Vallejo police lieutenant sues city alleging he was subjected to retaliation

Vallejo Police Department Lt. Michael Nichelini is seeking $7.5 million in damages on behalf of himself and the police officers association.

The president of Vallejo's police union filed a federal civil rights lawsuit Friday alleging he has been subjected to harassment, retaliation and intimidation by top-ranking Vallejo city staff, including the city's police chief. 

Lt. Michael Nichelini filed the lawsuit in U.S. District Court for the Eastern District of California on behalf of himself and the Vallejo Police Officers' Association. The lawsuit seeks $7.5 million in damages. 

According to the lawsuit, city officials have initiated "multiple baseless internal affairs investigations into the union's protected union-related activities and the City's continued threats and actions to terminate Lieutenant Nichelini's employment."

The lawsuit names as defendants Vallejo City Manager Greg Nyhoff, Assistant City Manager Anne Cardwell, Vallejo Police Chief Shawny Williams, former Mayor Bob Sampayan, current Mayor Robert McConnell, along with current and former city councilmembers Hakeem Brown, Hermie Sunga, Katy Miessner, Pippin Dew, Rozzana Verder-Aliga, Mina Diaz, Cristina Arriola. 

The lawsuit alleges councilmembers are responsible for the named city hall officials and the police department. 

Nichelini claims that between January and December 2020 he was "subjected to at least five instances of harassment, each intended to interfere with the VPOA's concerted rights." 

Nichelini was served with a notice of termination on Dec. 21, two weeks after he sent an email to San Francisco columnist Otis Taylor expressing happiness that Taylor was leaving the publication. At the time, Taylor and the San Francisco Chronicle said the email was a veiled threat toward the veteran journalist who had investigated the police department and police union for several years. 

"Looks like 2021 will be a little bit better not having your biased and uniformed (sic) articles printed in the newspaper that only inflame the public," Nichelini wrote in his email. "You have never looked for the truth in any of your writings. We will warn our Georgia colleagues of your impending arrival."

City officials did not immediately respond Friday afternoon to a request for comment on the lawsuit.

Nichelini was placed on paid administrative leave in July 2020 for allegedly destroying a piece of evidence following the fatal officer-involved shooting of Sean Monterrosa on June 2. The officer, who shot and killed Monterrosa outside a Vallejo Walgreens, fired his AR-15 rifle through the windshield of an unmarked Vallejo police vehicle that was responding to reports of looting at the store. Following the shooting, the windshield was removed from the vehicle, and destroyed. 
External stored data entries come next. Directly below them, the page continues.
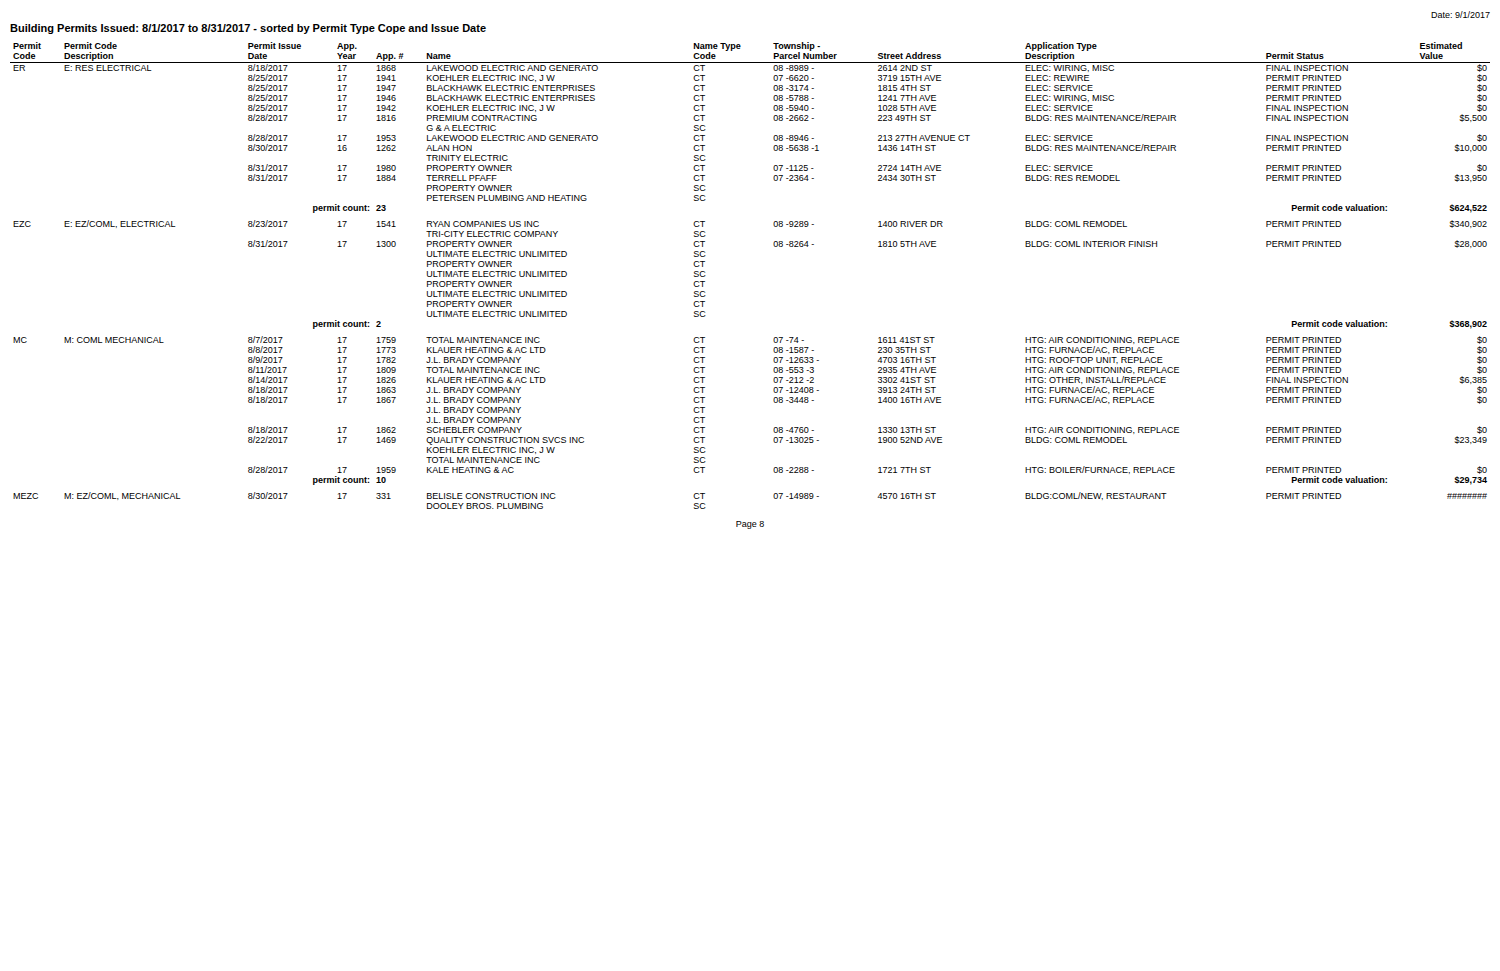Date: 9/1/2017
Building Permits Issued: 8/1/2017 to 8/31/2017 - sorted by Permit Type Cope and Issue Date
| Permit Code | Permit Code Description | Permit Issue Date | App. Year | App. # | Name | Name Type Code | Township - Parcel Number | Street Address | Application Type Description | Permit Status | Estimated Value |
| --- | --- | --- | --- | --- | --- | --- | --- | --- | --- | --- | --- |
| ER | E: RES ELECTRICAL | 8/18/2017 | 17 | 1868 | LAKEWOOD ELECTRIC AND GENERATO | CT | 08 -8989 - | 2614 2ND ST | ELEC: WIRING, MISC | FINAL INSPECTION | $0 |
| | | 8/25/2017 | 17 | 1941 | KOEHLER ELECTRIC INC, J W | CT | 07 -6620 - | 3719 15TH AVE | ELEC: REWIRE | PERMIT PRINTED | $0 |
| | | 8/25/2017 | 17 | 1947 | BLACKHAWK ELECTRIC ENTERPRISES | CT | 08 -3174 - | 1815 4TH ST | ELEC: SERVICE | PERMIT PRINTED | $0 |
| | | 8/25/2017 | 17 | 1946 | BLACKHAWK ELECTRIC ENTERPRISES | CT | 08 -5788 - | 1241 7TH AVE | ELEC: WIRING, MISC | PERMIT PRINTED | $0 |
| | | 8/25/2017 | 17 | 1942 | KOEHLER ELECTRIC INC, J W | CT | 08 -5940 - | 1028 5TH AVE | ELEC: SERVICE | FINAL INSPECTION | $0 |
| | | 8/28/2017 | 17 | 1816 | PREMIUM CONTRACTING G & A ELECTRIC | CT SC | 08 -2662 - | 223 49TH ST | BLDG: RES MAINTENANCE/REPAIR | FINAL INSPECTION | $5,500 |
| | | 8/28/2017 | 17 | 1953 | LAKEWOOD ELECTRIC AND GENERATO | CT | 08 -8946 - | 213 27TH AVENUE CT | ELEC: SERVICE | FINAL INSPECTION | $0 |
| | | 8/30/2017 | 16 | 1262 | ALAN HON TRINITY ELECTRIC | CT SC | 08 -5638 -1 | 1436 14TH ST | BLDG: RES MAINTENANCE/REPAIR | PERMIT PRINTED | $10,000 |
| | | 8/31/2017 | 17 | 1980 | PROPERTY OWNER | CT | 07 -1125 - | 2724 14TH AVE | ELEC: SERVICE | PERMIT PRINTED | $0 |
| | | 8/31/2017 | 17 | 1884 | TERRELL PFAFF PROPERTY OWNER PETERSEN PLUMBING AND HEATING | CT SC SC | 07 -2364 - | 2434 30TH ST | BLDG: RES REMODEL | PERMIT PRINTED | $13,950 |
| permit count: | 23 | | Permit code valuation: | $624,522 |
| EZC | E: EZ/COML, ELECTRICAL | 8/23/2017 | 17 | 1541 | RYAN COMPANIES US INC TRI-CITY ELECTRIC COMPANY | CT SC | 08 -9289 - | 1400 RIVER DR | BLDG: COML REMODEL | PERMIT PRINTED | $340,902 |
| | | 8/31/2017 | 17 | 1300 | PROPERTY OWNER ULTIMATE ELECTRIC UNLIMITED PROPERTY OWNER ULTIMATE ELECTRIC UNLIMITED PROPERTY OWNER ULTIMATE ELECTRIC UNLIMITED PROPERTY OWNER ULTIMATE ELECTRIC UNLIMITED | CT SC CT SC CT SC CT SC | 08 -8264 - | 1810 5TH AVE | BLDG: COML INTERIOR FINISH | PERMIT PRINTED | $28,000 |
| permit count: | 2 | | Permit code valuation: | $368,902 |
| MC | M: COML MECHANICAL | 8/7/2017 | 17 | 1759 | TOTAL MAINTENANCE INC | CT | 07 -74 - | 1611 41ST ST | HTG: AIR CONDITIONING, REPLACE | PERMIT PRINTED | $0 |
| | | 8/8/2017 | 17 | 1773 | KLAUER HEATING & AC LTD | CT | 08 -1587 - | 230 35TH ST | HTG: FURNACE/AC, REPLACE | PERMIT PRINTED | $0 |
| | | 8/9/2017 | 17 | 1782 | J.L. BRADY COMPANY | CT | 07 -12633 - | 4703 16TH ST | HTG: ROOFTOP UNIT, REPLACE | PERMIT PRINTED | $0 |
| | | 8/11/2017 | 17 | 1809 | TOTAL MAINTENANCE INC | CT | 08 -553 -3 | 2935 4TH AVE | HTG: AIR CONDITIONING, REPLACE | PERMIT PRINTED | $0 |
| | | 8/14/2017 | 17 | 1826 | KLAUER HEATING & AC LTD | CT | 07 -212 -2 | 3302 41ST ST | HTG: OTHER, INSTALL/REPLACE | FINAL INSPECTION | $6,385 |
| | | 8/18/2017 | 17 | 1863 | J.L. BRADY COMPANY | CT | 07 -12408 - | 3913 24TH ST | HTG: FURNACE/AC, REPLACE | PERMIT PRINTED | $0 |
| | | 8/18/2017 | 17 | 1867 | J.L. BRADY COMPANY J.L. BRADY COMPANY J.L. BRADY COMPANY | CT CT CT | 08 -3448 - | 1400 16TH AVE | HTG: FURNACE/AC, REPLACE | PERMIT PRINTED | $0 |
| | | 8/18/2017 | 17 | 1862 | SCHEBLER COMPANY | CT | 08 -4760 - | 1330 13TH ST | HTG: AIR CONDITIONING, REPLACE | PERMIT PRINTED | $0 |
| | | 8/22/2017 | 17 | 1469 | QUALITY CONSTRUCTION SVCS INC KOEHLER ELECTRIC INC, J W TOTAL MAINTENANCE INC | CT SC SC | 07 -13025 - | 1900 52ND AVE | BLDG: COML REMODEL | PERMIT PRINTED | $23,349 |
| | | 8/28/2017 | 17 | 1959 | KALE HEATING & AC | CT | 08 -2288 - | 1721 7TH ST | HTG: BOILER/FURNACE, REPLACE | PERMIT PRINTED | $0 |
| permit count: | 10 | | Permit code valuation: | $29,734 |
| MEZC | M: EZ/COML, MECHANICAL | 8/30/2017 | 17 | 331 | BELISLE CONSTRUCTION INC DOOLEY BROS. PLUMBING | CT SC | 07 -14989 - | 4570 16TH ST | BLDG:COML/NEW, RESTAURANT | PERMIT PRINTED | ######## |
Page 8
Nichelini argues the discipline levied against him was in response to his filing of a grievance in May 2020 on behalf of the union against the police department civilianizing the public information officer position and officer recruitment position. 

"Although Defendant Williams knew President Nichelini had no knowledge of, or involvement in the destruction of the windshield, Williams nonetheless falsely accused President Nichelini of destroying evidence," the lawsuit alleges. "This action barred Nichelini from the workplace purposefully and effectively preventing him from contacting and representing VPOA members."

Nichelini claims that his suspension caused the California Department of Justice to interview him in its criminal probe regarding the destruction of the windshield.

The lawsuit also claims that both the city manager and police chief accused Nichelini of a hate crime after he emailed an image of an early 20th century Vallejo police badge to VPOA members. The badge is engraved with a Gammadion cross, or swastika. Nichelini maintains that when the badge was engraved in 1907, the image "bore no negative connotations."

He faced further discipline in September 2020 -- a year after he was caught filming civil rights attorney Melissa Nold during a Vallejo City Council meeting a year earlier. Nichelini said the punishment was in retaliation for his filing of a grievance against the city for discriminating against VPOA members.

Nichelini claims in the lawsuit that he "used his cell phone to record portions of the meeting he was concerned would not be captured by his body-worn camera."

"In addition to disciplining President Nichelini under the pretext of a 364-day old incident, Defendants Williams also informed local civil rights attorney Melissa Nold, a citizen who complained to City Defendants about President Nichelini, that President Nichelini had been disciplined. Williams's disclosure of President Nichelini's personnel information was unlawful and unethical," the lawsuit states. 

The lawsuit also alleges that Vallejo City Hall "mailed notices to VPOA members that contained illegal gag orders, or 'confidentiality directives,' to VPOA members under administrative investigation by City Defendants," in January 2021.  

Nichelini served 10 years with the Oakland Police Department, before he was hired by then-Vallejo Police Chief, Robert Nichelini, his father, to work for the Vallejo Police Department in 2006.